Foto: Ali Jadallah | Anadolu Ajansi
A viagem do Papa a Gaza não é uma utopia, mas também não é uma solução mágica. Seria um ato de coragem, um desafio aos poderosos e um abraço aos esquecidos. O grande abraço que os palestinos aguardam e que o mundo anseia por ver. Mesmo que não interrompa a guerra imediatamente, poderá mover as peças no tabuleiro de xadrez global, forçando os líderes (especialmente Netanyahu e Trump) a se olharem no espelho de sua própria desumanidade.

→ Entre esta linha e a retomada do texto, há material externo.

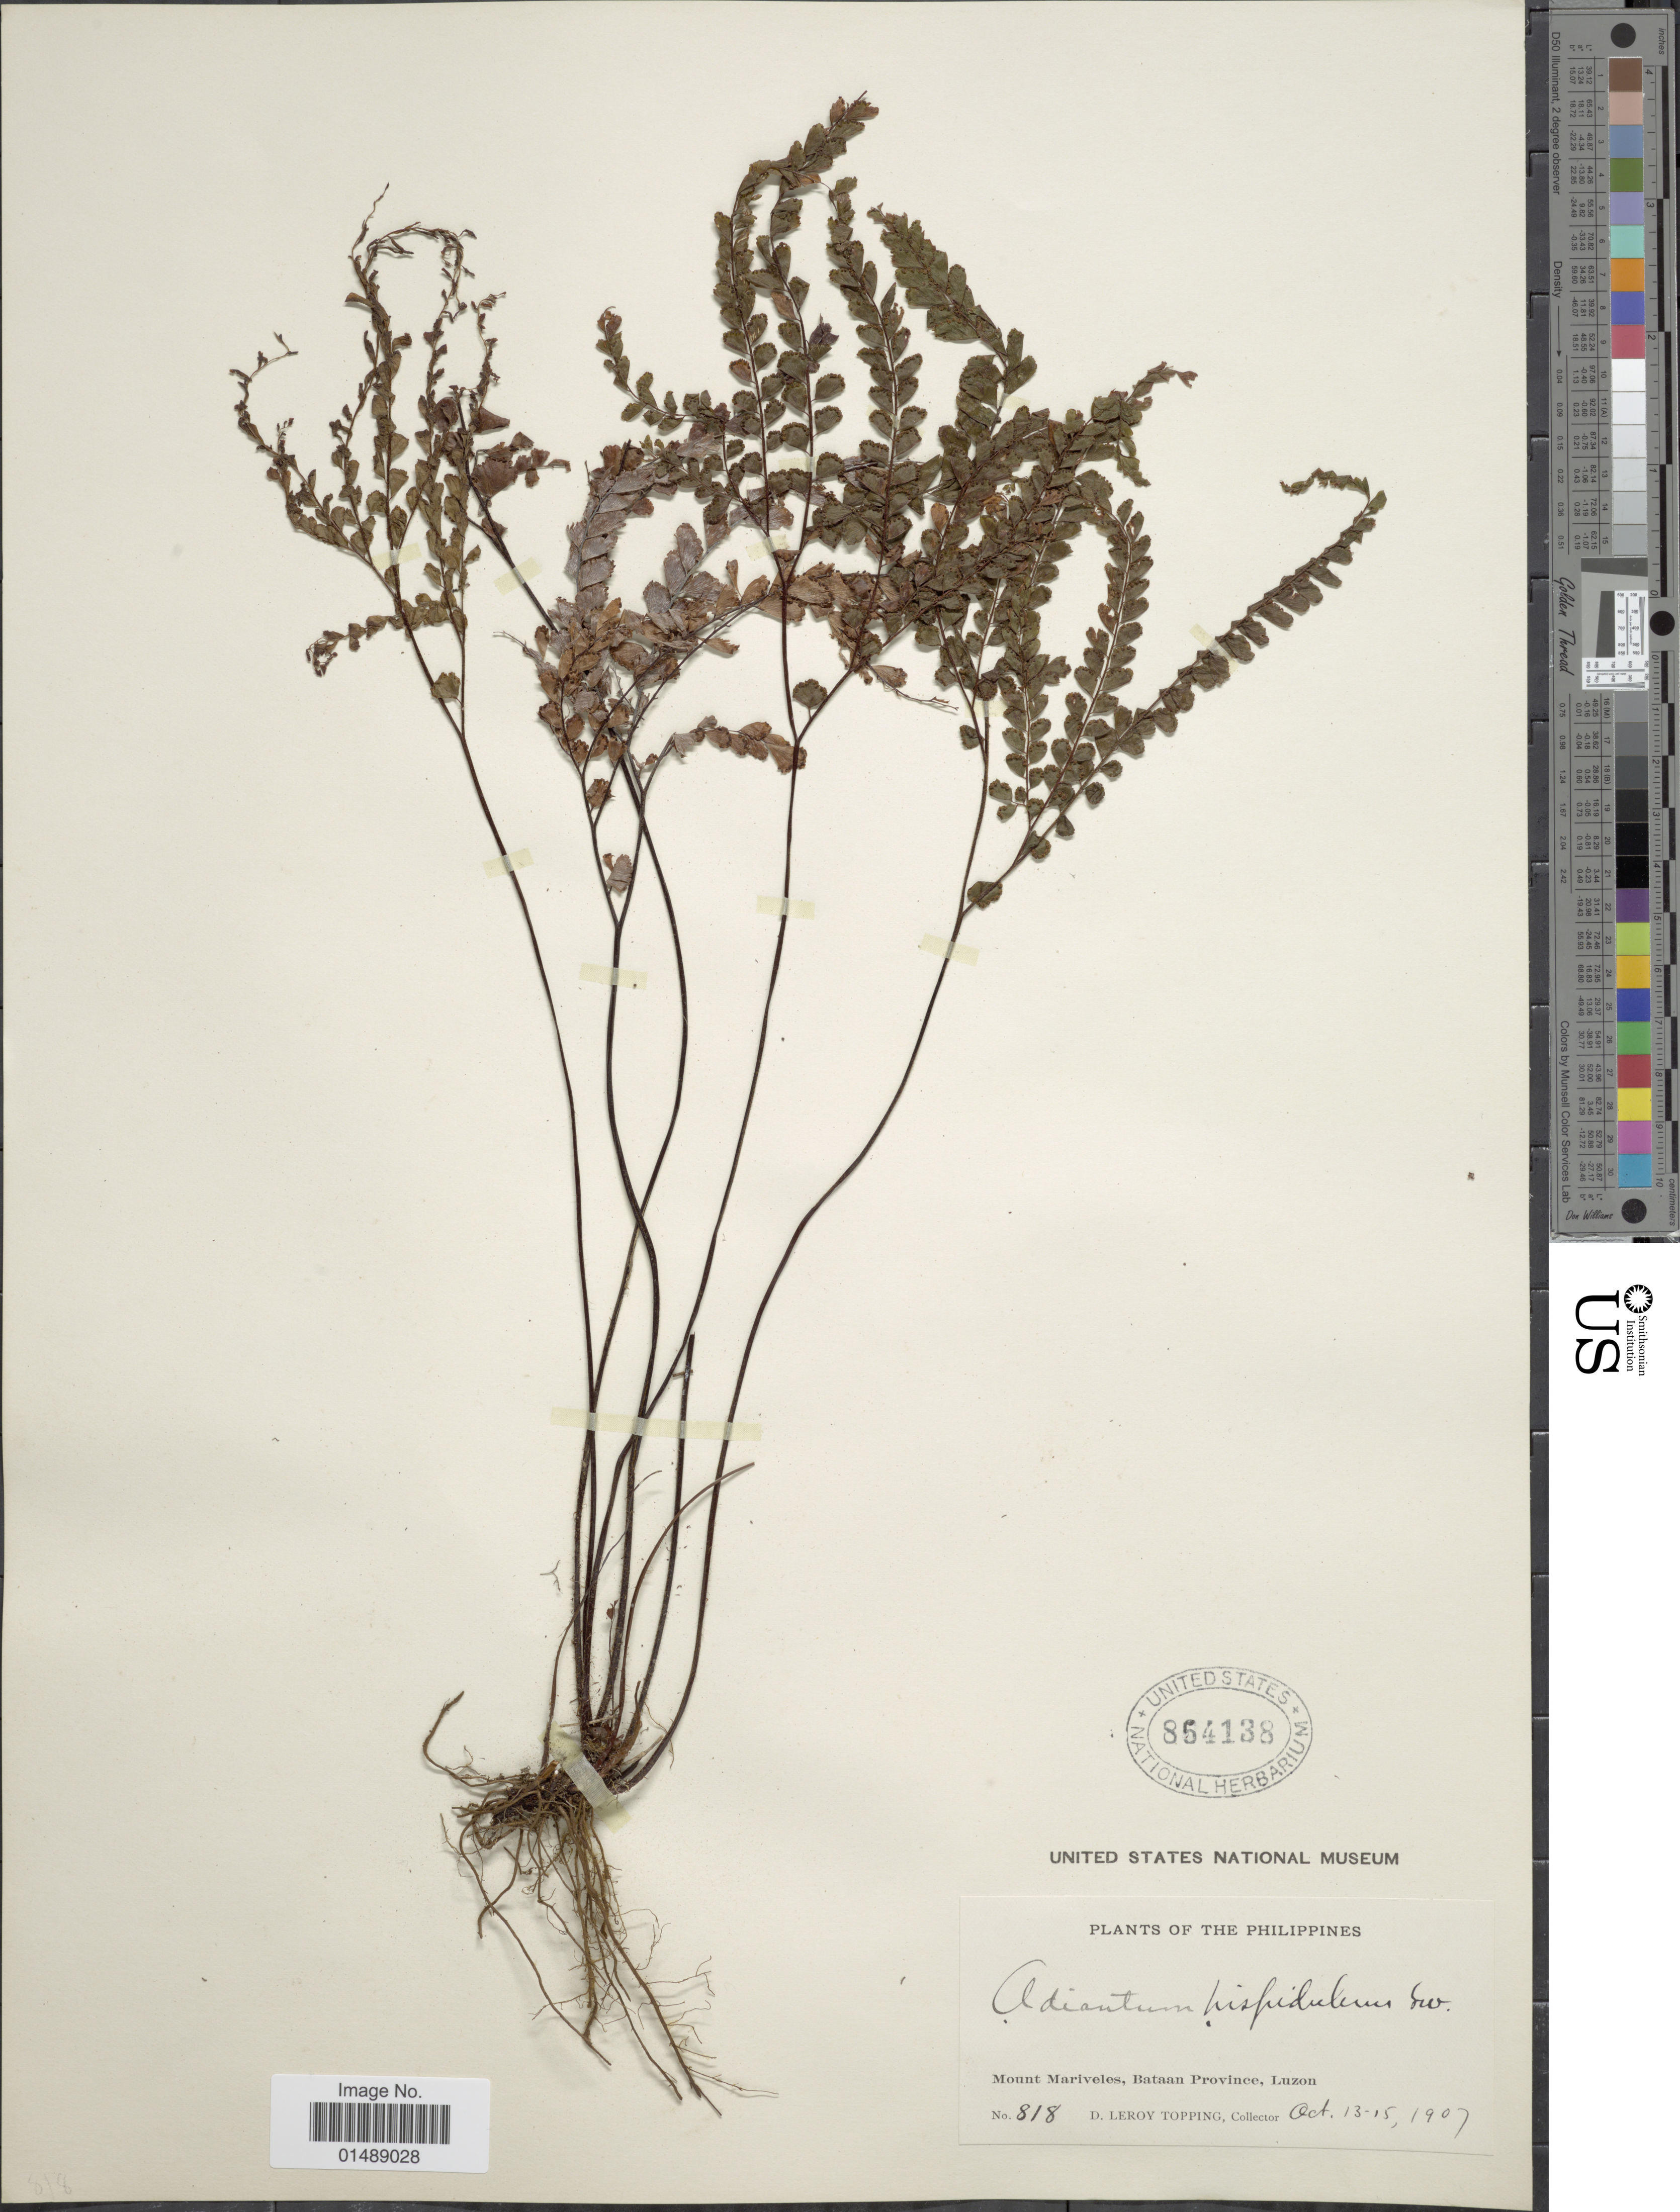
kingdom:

Assim como Francisco na África Central, outro Papa, Leão XIV, poderia ser o profeta que desperta as consciências e abre caminho para a paz. Mas, para isso, Prevost precisa estar disposto a correr o risco. Porque, como disse João Paulo II, "a paz não é apenas a ausência de guerra, mas a presença da justiça". E em Gaza, a justiça continua sendo uma dívida pendente.
Santidade, deixe-se guiar pelo seu coração e pela imensa pulsação do mundo inteiro. A Palestina precisa de você, e as crianças e os famintos não podem esperar mais . E o Padre Romanelli respiraria aliviado, finalmente!